Cahier technique combustion hydrogène - Sch6Florent Robert
Cahier technique combustion hydrogène - Sch6 Cahier technique combustion hydrogène - Sch6

L’allumage contre le mur en bas provoque la création d’une flamme laminaire hémisphérique. En brûlant, les gaz deviennent moins denses via l’expansion thermique. Cela augmente le volume pris par la quantité de masse de gaz, ce qui augmente la pression et, tel un piston, met les gaz frais en mouvement (Fig. 6b). Derrière les obstacles présents, comme derrière le pilier du pont, des zones de recirculation sont créées. Cela induit une vorticité qui dégénère en écoulement turbulent.

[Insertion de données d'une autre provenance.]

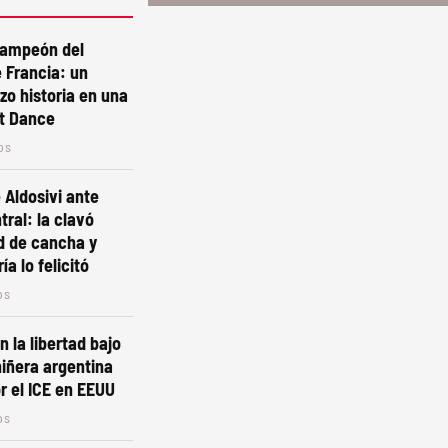
campeón del
 Francia: un
izo historia en una
st Dance
os
 Aldosivi ante
tral: la clavó
d de cancha y
ía lo felicitó
os
n la libertad bajo
niñera argentina
r el ICE en EEUU
os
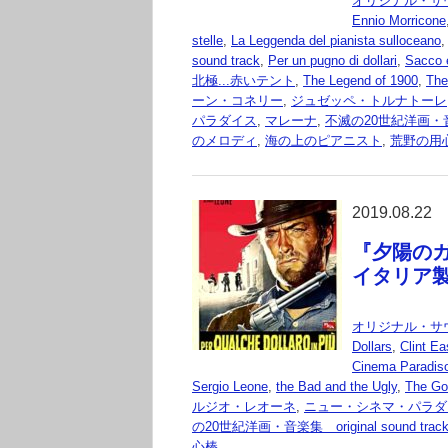
オリジナル・サ
Ennio Morricone
stelle
,
La Leggenda del pianista sulloceano
sound track
,
Per un pugno di dollari
,
Sacco 
北極...赤いテント
,
The Legend of 1900
,
The
ーン・コネリー
,
ジュゼッペ・トルナトーレ
パラダイス
,
マレーナ
,
不滅の20世紀洋画・音楽集 
のメロディ
,
海の上のピアニスト
,
荒野の用
2019.08.22
『夕陽のガンマ
イタリア
オリジナル・サ
Dollars
,
Clint E
Cinema Paradis
Sergio Leone
,
the Bad and the Ugly
,
The Go
ルジオ・レオーネ
,
ニュー・シネマ・パラダ
の20世紀洋画・音楽集 original sound trac
心棒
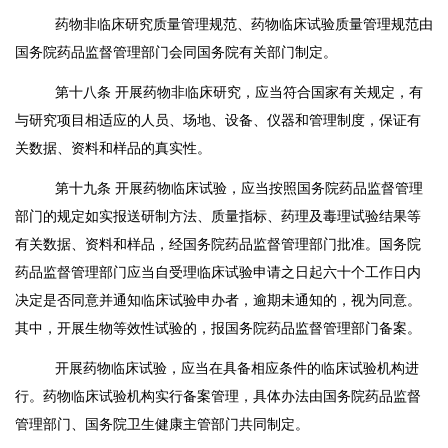
药物非临床研究质量管理规范、药物临床试验质量管理规范由
国务院药品监督管理部门会同国务院有关部门制定。
第十八条
开展药物非临床研究，应当符合国家有关规定，有
与研究项目相适应的人员、场地、设备、仪器和管理制度，保证有
关数据、资料和样品的真实性。
第十九条
开展药物临床试验，应当按照国务院药品监督管理
部门的规定如实报送研制方法、质量指标、药理及毒理试验结果等
有关数据、资料和样品，经国务院药品监督管理部门批准。国务院
药品监督管理部门应当自受理临床试验申请之日起六十个工作日内
决定是否同意并通知临床试验申办者，逾期未通知的，视为同意。
其中，开展生物等效性试验的，报国务院药品监督管理部门备案。
开展药物临床试验，应当在具备相应条件的临床试验机构进
行。药物临床试验机构实行备案管理，具体办法由国务院药品监督
管理部门、国务院卫生健康主管部门共同制定。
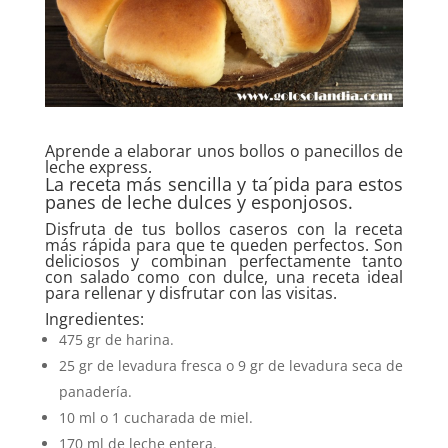
Aprende a elaborar unos bollos o panecillos de
leche express.
La receta más sencilla y ta´pida para estos
panes de leche dulces y esponjosos.
Disfruta de tus bollos caseros con la receta
más rápida para que te queden perfectos. Son
deliciosos y combinan perfectamente tanto
con salado como con dulce, una receta ideal
para rellenar y disfrutar con las visitas.
Ingredientes:
475 gr de harina.
25 gr de levadura fresca o 9 gr de levadura seca de
panadería.
10 ml o 1 cucharada de miel.
170 ml de leche entera.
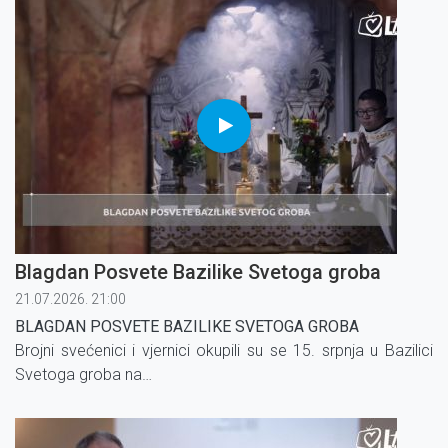
Blagdan Posvete Bazilike Svetoga groba
21.07.2026. 21:00
BLAGDAN POSVETE BAZILIKE SVETOGA GROBA
Brojni svećenici i vjernici okupili su se 15. srpnja u Bazilici
Svetoga groba na
svečanosti posvete crkve, posvećene 1149. godine u
sadašnjem obliku.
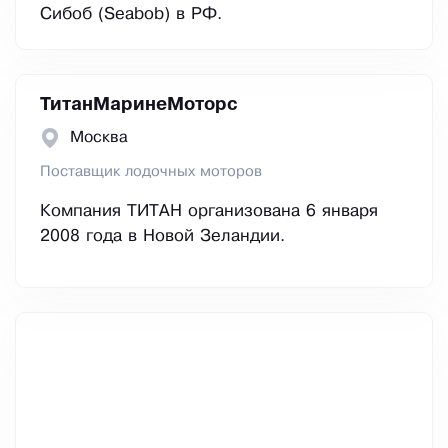
Сибоб (Seabob) в РФ.
ТитанМаринеМоторс
Москва
Поставщик лодочных моторов
Компания ТИТАН организована 6 января
2008 года в Новой Зеландии.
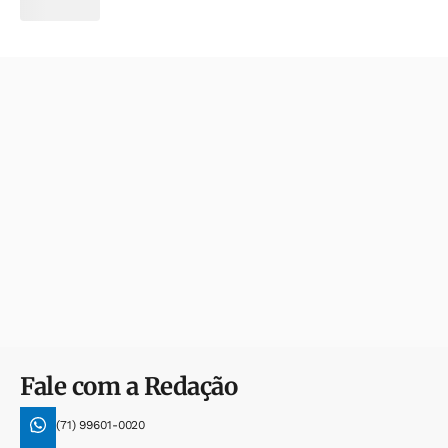
Fale com a Redação
(71) 99601-0020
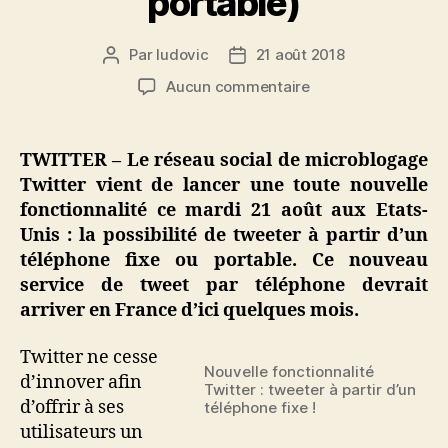
portable)
Par
ludovic
21 août 2018
Auteur
Date
de
de
sur
Aucun commentaire
l’article
l’article
Nouvelle
fonctionnalité
Twitter
TWITTER – Le réseau social de microblogage
:
Twitter vient de lancer une toute nouvelle
le
fonctionnalité ce mardi 21 août aux Etats-
tweet
Unis : la possibilité de tweeter à partir d’un
par
téléphone fixe ou portable. Ce nouveau
téléphone
service de tweet par téléphone devrait
fixe
(et
arriver en France d’ici quelques mois.
portable)
Twitter ne cesse
Nouvelle fonctionnalité
d’innover afin
Twitter : tweeter à partir d’un
d’offrir à ses
téléphone fixe !
utilisateurs un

Plus la flamme se propage, plus l’écoulement est rapide, augmentant ainsi le niveau de turbulence dans l’écoulement à chaque instant (Fig. 6c). Au moment de l’interaction flamme/turbulence (Fig. 6d), une grande surface de flamme est créée subitement et chaque morceau de la flamme turbulente d’hydrogène brûle plus intensément. Ainsi, la flamme consomme de l’hydrogène plus rapidement, accélérant encore plus l’écoulement. Cela continue ainsi, faisant un effet “boule de neige”, à tel point que la pression générée par la flamme devient conséquente. Même dans une boîte de petit volume, ici 3 litres, l’hydrogène génère une forte augmentation de pression menant à une force équivalente à 10 tonnes par mètre carré, soit 12 fois supérieure au gaz naturel.

5. Perspectives

Le dihydrogène est une molécule aux propriétés exceptionnelles qui, comme d’autres e-fuels, peut apporter une flexibilité du système de production électrique et servir de vecteur énergétique dans les secteurs difficiles à électrifier tels que les industries lourdes et l’aviation. Pour cela, les scientifiques doivent revoir l’ensemble des modèles utilisés à ce jour pour concevoir des systèmes de combustion sûrs et efficaces. Les instabilités intrinsèques présentes dans la combustion de l’hydrogène pauvre et la réponse de ces flammes à la turbulence sont au cœur de cette recherche en combustion. Celle-ci est organisée en trois volets : la théorie, la simulation numérique et l’expérience. Les trois doivent travailler de concert afin d’accélérer la transition énergétique autant que possible. En particulier, dans de nombreux projets européens et nationaux, la recherche en simulation numérique de haute fidélité menée au Cerfacs (Toulouse) sur les brûleurs aéronautiques et les scénarios accidentels est complémentaire des expériences menées à l’Institut de Mécanique des Fluides de Toulouse (IMFT) : à chaque expérience correspond une simulation, à chaque simulation correspond une expérience. Ainsi les modèles numériques sont vérifiés sur les résultats expérimentaux et, contrairement à l’expérience, donnent accès à toutes les variables d’intérêt en chaque point de l’espace et à chaque instant, ce qui est idéal pour comprendre finement la physique pilotant ces flammes.

Cette démarche complémentaire a été menée depuis des décennies pour la combustion aéronautique mais, à cause des conditions destructrices des scénarios d’explosion qui pourraient endommager les équipements coûteux mais nécessaires aux expériences, cela n’a été mis en place qu’à la marge sur le volet “sûreté”. Cependant, les propriétés uniques du H2 mettent aujourd’hui ce sujet au centre des considérations dès la conception des nouveaux systèmes de combustion. C’est pour cela que le Cerfacs et l’IMFT travaillent désormais à développer ces recherches. 

Face au défi climatique, l’hydrogène suscite beaucoup d’intérêt. Ses propriétés uniques en font un vecteur énergétique atypique et un extraterrestre dans le paysage des combustibles. Il ne peut pas être utilisé sans modifications majeures des systèmes de combustion actuels, afin qu’ils soient sûrs et efficaces. Les scénarios de fuites accidentelles d’hydrogène et leurs conséquences potentiellement destructrices en cas d’allumage doivent aussi être étudiés dès la conception des nouveaux systèmes de combustion à l’hydrogène.